> **The task**
Verbatim reproduction of the entries is required; images must be omitted.

> **Input records**

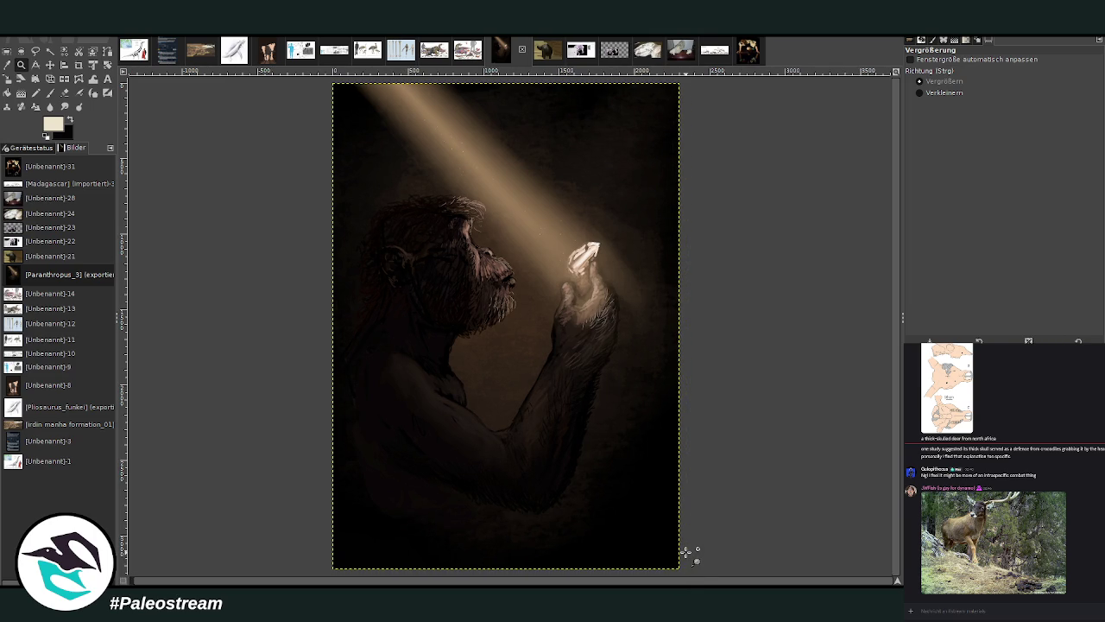
key("ctrl+z")
key("ctrl+y")
left_click(50, 95)
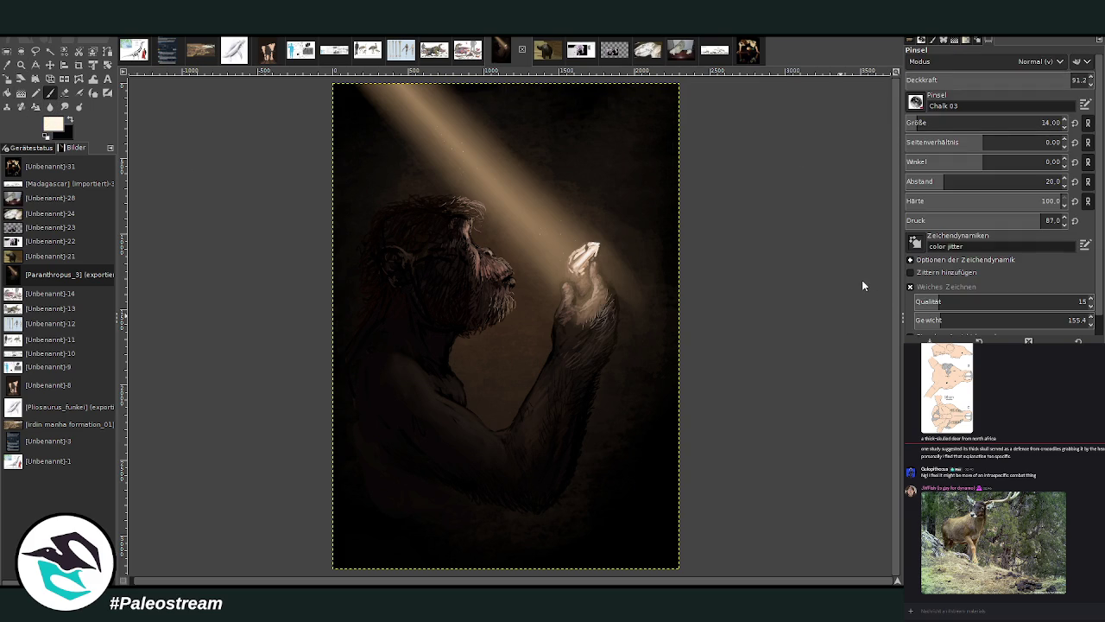
left_click(22, 92)
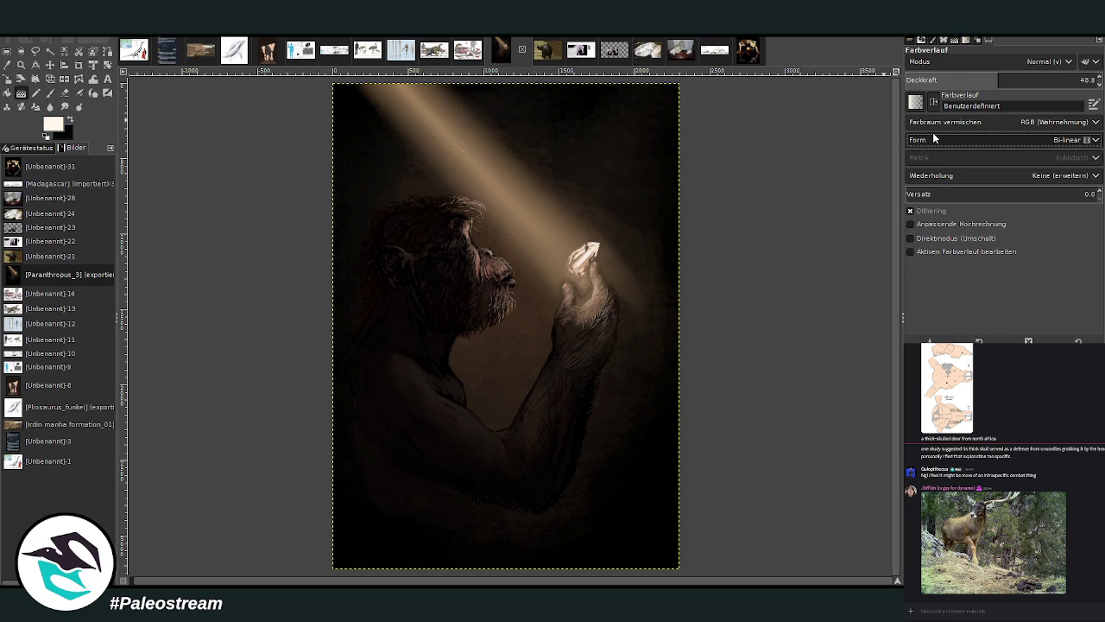
key("Down")
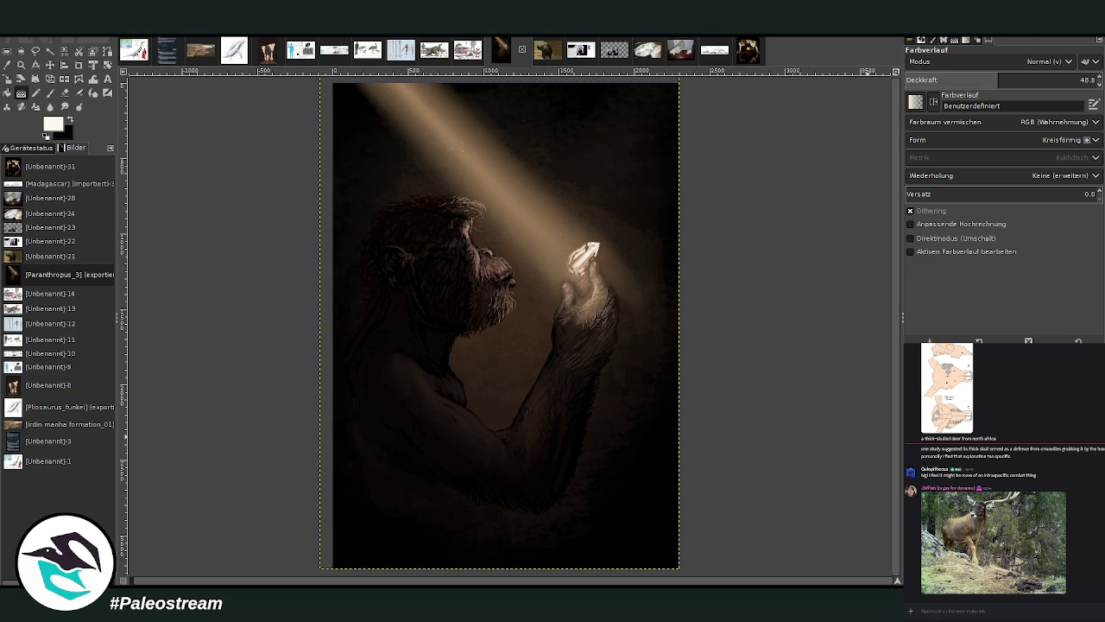
Draw a radial glow around the crystal, undo trial versions, and apply a smaller final glow.
left_click_drag(588, 250, 621, 265)
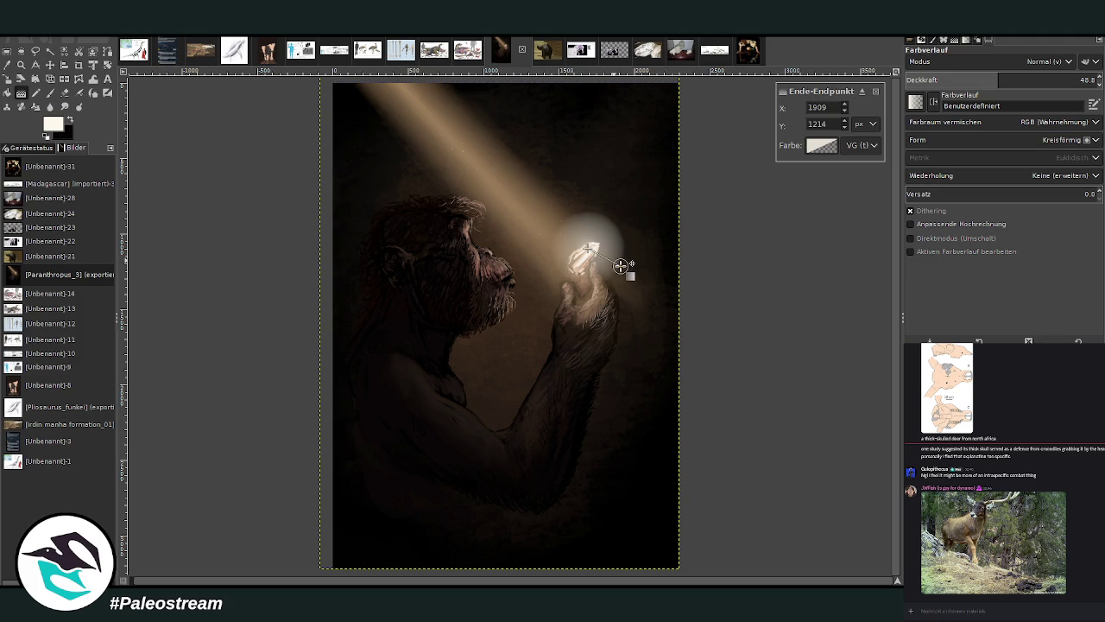
key("Return")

> **Reply to the task**
key("ctrl+z")
key("ctrl+y")
left_click(50, 95)
left_click(22, 92)
key("Down")
Draw a radial glow around the crystal, undo trial versions, and apply a smaller final glow.
left_click_drag(588, 250, 621, 265)
key("Return")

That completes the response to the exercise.